Un día de julio, poco después de cumplir seis años, mi mamá me inscribió para tomar lecciones de natación en la piscina pública. Me encantaba jugar en el agua con mis amigos, pero me aterraban las lecciones. De hecho, tuve que hacer la clase para principiantes más de una vez. No porque no pudiera nadar, la verdad es que lo hacía bastante bien. Lo que ocurría era que para calificar uno también debía mantenerse a flote durante un minuto. Tenía que hacer bien las dos cosas para poder avanzar, y por más que me esforzaba, cuando trataba de flotar me hundía.
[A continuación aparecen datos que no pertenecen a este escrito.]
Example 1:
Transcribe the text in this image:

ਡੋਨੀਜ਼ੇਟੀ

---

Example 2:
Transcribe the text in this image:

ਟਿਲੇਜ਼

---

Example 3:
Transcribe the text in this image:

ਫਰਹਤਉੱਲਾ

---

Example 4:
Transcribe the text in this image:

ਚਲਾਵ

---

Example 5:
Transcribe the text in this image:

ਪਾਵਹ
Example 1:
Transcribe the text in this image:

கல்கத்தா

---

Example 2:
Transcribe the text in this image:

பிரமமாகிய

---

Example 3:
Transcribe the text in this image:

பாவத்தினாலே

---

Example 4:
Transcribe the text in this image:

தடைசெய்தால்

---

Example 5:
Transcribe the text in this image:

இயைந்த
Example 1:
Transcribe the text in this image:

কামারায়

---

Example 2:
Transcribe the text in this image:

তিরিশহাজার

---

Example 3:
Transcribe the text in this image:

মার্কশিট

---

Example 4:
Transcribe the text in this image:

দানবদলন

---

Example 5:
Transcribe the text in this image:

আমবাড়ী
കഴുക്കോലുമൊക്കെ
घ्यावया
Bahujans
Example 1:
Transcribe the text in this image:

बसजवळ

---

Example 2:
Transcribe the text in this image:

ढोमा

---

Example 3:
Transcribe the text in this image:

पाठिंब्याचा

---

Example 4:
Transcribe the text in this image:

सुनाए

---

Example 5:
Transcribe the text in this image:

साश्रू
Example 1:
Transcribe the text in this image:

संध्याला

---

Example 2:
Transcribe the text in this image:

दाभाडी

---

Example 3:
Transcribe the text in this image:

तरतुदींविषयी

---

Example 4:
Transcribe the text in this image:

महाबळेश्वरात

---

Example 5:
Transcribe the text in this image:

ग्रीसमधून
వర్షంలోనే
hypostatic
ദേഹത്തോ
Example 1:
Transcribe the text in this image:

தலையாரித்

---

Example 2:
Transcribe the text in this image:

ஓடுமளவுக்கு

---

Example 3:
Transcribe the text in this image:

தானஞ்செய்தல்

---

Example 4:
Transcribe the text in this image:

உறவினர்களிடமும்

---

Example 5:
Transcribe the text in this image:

Ese era el problema. Me estaba esforzando demasiado.
Recuerdo que mis instructores con mucho cariño me alentaban para que me relajara, asegurándome que podía confiar en que el agua me sostendría. Pero a mí me resultaba difícil creer que algo tan fluido pudiera también ser lo suficientemente sólido como para mantenerme a flote. Nadar tenía sentido. Flotar, no.
Aquel verano finalmente lo logré. Estaba flotando de espaldas sobre el agua y mirando el cielo azul, cuando con sorpresa me di cuenta de que el agua me sostenía. Yo no estaba haciendo otra cosa más que dejar que el agua hiciera lo que con tanta naturalidad hace con los patos, los barcos y la gente; les permite flotar.
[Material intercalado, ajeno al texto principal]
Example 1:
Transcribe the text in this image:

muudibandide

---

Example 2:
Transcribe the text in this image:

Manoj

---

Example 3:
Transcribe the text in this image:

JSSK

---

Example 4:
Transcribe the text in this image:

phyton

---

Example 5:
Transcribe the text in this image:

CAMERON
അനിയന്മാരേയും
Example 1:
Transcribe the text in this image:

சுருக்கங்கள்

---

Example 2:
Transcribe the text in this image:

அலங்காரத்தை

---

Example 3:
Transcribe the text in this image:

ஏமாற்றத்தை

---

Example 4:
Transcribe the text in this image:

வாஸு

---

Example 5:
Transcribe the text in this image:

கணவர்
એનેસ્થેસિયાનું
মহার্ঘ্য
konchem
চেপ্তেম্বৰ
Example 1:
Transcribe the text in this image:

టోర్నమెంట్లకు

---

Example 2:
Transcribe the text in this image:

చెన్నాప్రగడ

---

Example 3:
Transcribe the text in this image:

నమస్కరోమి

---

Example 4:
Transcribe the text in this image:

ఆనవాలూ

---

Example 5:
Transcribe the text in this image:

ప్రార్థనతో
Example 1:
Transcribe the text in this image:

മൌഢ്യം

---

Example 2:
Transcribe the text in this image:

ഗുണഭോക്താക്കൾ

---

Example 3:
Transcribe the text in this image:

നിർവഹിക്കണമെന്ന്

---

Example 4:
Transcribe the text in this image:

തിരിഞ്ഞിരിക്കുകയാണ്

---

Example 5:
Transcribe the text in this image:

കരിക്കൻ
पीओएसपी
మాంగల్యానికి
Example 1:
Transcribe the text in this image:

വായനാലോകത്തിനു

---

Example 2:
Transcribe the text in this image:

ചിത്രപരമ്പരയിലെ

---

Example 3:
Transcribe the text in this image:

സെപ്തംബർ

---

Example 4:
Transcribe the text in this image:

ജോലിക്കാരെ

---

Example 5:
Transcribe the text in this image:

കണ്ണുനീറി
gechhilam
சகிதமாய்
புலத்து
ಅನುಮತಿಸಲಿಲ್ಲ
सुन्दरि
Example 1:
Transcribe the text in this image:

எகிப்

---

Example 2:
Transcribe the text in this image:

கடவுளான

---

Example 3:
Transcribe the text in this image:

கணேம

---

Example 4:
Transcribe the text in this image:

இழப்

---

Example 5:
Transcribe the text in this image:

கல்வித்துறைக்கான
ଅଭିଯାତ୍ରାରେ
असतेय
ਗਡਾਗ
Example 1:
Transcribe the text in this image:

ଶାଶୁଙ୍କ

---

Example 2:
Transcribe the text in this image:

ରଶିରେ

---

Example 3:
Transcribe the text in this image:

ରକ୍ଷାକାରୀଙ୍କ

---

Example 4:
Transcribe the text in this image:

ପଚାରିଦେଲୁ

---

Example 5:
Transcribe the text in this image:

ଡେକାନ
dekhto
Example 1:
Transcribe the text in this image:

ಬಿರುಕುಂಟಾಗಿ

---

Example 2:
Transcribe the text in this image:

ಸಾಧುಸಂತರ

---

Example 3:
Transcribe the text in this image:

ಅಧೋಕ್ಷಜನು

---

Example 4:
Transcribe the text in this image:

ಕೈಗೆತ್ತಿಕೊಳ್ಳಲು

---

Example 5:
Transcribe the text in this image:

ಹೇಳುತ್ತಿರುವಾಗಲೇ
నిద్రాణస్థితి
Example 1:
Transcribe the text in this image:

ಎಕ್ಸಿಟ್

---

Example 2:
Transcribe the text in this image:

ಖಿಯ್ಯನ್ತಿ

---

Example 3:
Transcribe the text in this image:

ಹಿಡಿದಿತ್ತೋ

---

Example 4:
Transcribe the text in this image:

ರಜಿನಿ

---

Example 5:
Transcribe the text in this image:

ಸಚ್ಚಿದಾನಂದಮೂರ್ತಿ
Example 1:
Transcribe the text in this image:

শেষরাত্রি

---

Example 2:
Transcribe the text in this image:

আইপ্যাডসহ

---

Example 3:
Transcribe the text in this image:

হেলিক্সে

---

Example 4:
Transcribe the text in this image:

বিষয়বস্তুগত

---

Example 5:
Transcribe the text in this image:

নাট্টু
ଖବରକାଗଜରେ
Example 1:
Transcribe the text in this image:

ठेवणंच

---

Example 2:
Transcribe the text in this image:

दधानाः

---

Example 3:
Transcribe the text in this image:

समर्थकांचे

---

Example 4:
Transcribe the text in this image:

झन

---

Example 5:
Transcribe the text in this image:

Siempre que me esfuerzo mucho por encontrar una respuesta mediante la oración a alguna situación que estoy enfrentando, pienso en aquella clase para principiantes. ¿He estado acaso leyendo, estudiando y argumentando mentalmente con tanta insistencia para abrirme paso y solucionar el problema, que no me he detenido para permitir que Dios sea Dios, y que la gentil naturaleza de la gracia produzca los cambios necesarios? A veces llegamos a nadar espiritualmente con tanta habilidad, que descuidamos la importancia de flotar, la importancia de la gracia. Ambas son partes esenciales de nuestro crecimiento espiritual para conocer mejor a Dios. Y descansar calladamente en la gracia es el complemento necesario para tener una ágil disciplina mental.
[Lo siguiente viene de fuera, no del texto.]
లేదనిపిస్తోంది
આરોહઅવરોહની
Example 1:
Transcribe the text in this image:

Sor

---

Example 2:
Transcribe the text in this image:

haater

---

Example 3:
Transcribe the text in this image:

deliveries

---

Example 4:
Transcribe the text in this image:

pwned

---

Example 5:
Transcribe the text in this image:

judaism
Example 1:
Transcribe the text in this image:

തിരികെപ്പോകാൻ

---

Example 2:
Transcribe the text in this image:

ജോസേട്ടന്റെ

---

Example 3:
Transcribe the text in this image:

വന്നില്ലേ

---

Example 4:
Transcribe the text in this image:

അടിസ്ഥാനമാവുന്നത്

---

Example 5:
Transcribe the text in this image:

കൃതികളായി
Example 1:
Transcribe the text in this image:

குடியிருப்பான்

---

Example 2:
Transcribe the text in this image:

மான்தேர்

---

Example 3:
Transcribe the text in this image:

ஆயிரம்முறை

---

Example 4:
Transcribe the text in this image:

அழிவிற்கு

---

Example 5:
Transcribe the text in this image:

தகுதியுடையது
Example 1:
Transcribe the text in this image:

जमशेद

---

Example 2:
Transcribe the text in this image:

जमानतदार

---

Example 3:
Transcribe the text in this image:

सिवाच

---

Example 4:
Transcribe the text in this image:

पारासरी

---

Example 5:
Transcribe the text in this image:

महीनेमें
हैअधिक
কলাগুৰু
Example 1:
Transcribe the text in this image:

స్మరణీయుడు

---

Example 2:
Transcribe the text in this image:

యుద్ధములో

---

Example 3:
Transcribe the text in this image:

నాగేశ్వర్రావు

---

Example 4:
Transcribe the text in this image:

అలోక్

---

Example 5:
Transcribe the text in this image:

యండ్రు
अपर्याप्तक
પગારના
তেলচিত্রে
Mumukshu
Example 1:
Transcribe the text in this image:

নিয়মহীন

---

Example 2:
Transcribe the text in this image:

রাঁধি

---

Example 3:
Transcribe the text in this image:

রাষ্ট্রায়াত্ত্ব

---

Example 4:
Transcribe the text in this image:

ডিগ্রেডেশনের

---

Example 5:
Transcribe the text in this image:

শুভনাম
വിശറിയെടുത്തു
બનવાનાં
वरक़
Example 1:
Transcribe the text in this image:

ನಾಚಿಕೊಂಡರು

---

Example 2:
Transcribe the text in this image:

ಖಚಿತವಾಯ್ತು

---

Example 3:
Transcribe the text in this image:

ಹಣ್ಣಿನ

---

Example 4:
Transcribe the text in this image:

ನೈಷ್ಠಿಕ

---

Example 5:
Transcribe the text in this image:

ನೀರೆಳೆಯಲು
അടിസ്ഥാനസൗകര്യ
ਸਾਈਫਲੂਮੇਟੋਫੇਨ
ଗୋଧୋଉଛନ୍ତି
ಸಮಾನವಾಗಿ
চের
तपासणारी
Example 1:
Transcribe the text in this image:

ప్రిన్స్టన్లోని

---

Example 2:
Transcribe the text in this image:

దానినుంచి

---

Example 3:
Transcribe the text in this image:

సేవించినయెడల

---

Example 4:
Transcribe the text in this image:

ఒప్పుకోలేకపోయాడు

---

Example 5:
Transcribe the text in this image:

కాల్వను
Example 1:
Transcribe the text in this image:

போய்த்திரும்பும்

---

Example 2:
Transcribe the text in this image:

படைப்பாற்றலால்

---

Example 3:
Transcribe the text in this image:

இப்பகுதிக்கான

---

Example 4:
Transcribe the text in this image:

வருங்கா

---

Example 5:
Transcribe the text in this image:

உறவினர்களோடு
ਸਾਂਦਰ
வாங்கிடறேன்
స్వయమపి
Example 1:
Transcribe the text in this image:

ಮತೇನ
La gracia es el don dado, no ganado. La Biblia nos dice que “la gracia y la verdad vinieron por medio de Jesucristo” (Juan 1:17). A través de su ministerio sanador Jesús nos mostró que todos somos hijos de Dios, y que nuestra integridad innata —nuestra compleción espiritual— ya nos ha sido otorgada. Nuestra función es reconocer y aceptar esto. Mary Baker Eddy en una ocasión definió la gracia como “el resultado de comprender a Dios” (La Ciencia Cristiana en contraste con el panteísmo, pág. 10).
A medida que apreciamos más profundamente la naturaleza de Dios como la Vida, la Verdad y el Amor infinitos —siempre presente, abarcándolo todo y el único poder verdadero— nos damos cuenta de que no puede existir situación o condición que se oponga a la Totalidad de Dios. El resultado natural de esta comprensión espiritual es restauración y curación.
Eddy escribió a uno de sus estudiantes sobre la práctica de la curación espiritual y explicó que “Comienza como una maravilla de poder y luego se transforma en una maravilla de gracia” (Mary Baker Eddy. Una vida consagrada a la curación cristiana, Yvonne Cache von Fettweiss y Robert Townsend Warneck, pág.170).
La naturaleza misma del Amor infinito es bendecir a cada uno y a todos nosotros sin medida. Y una inspirada percepción de lo que es Dios y de lo que Él hace, nos vuelve receptivos a este maravilloso sentido de gracia. Tenemos una confianza cada vez mayor en ella y nos damos cuenta de que la recibimos sin esfuerzo alguno, es como flotar en el agua una tarde de verano.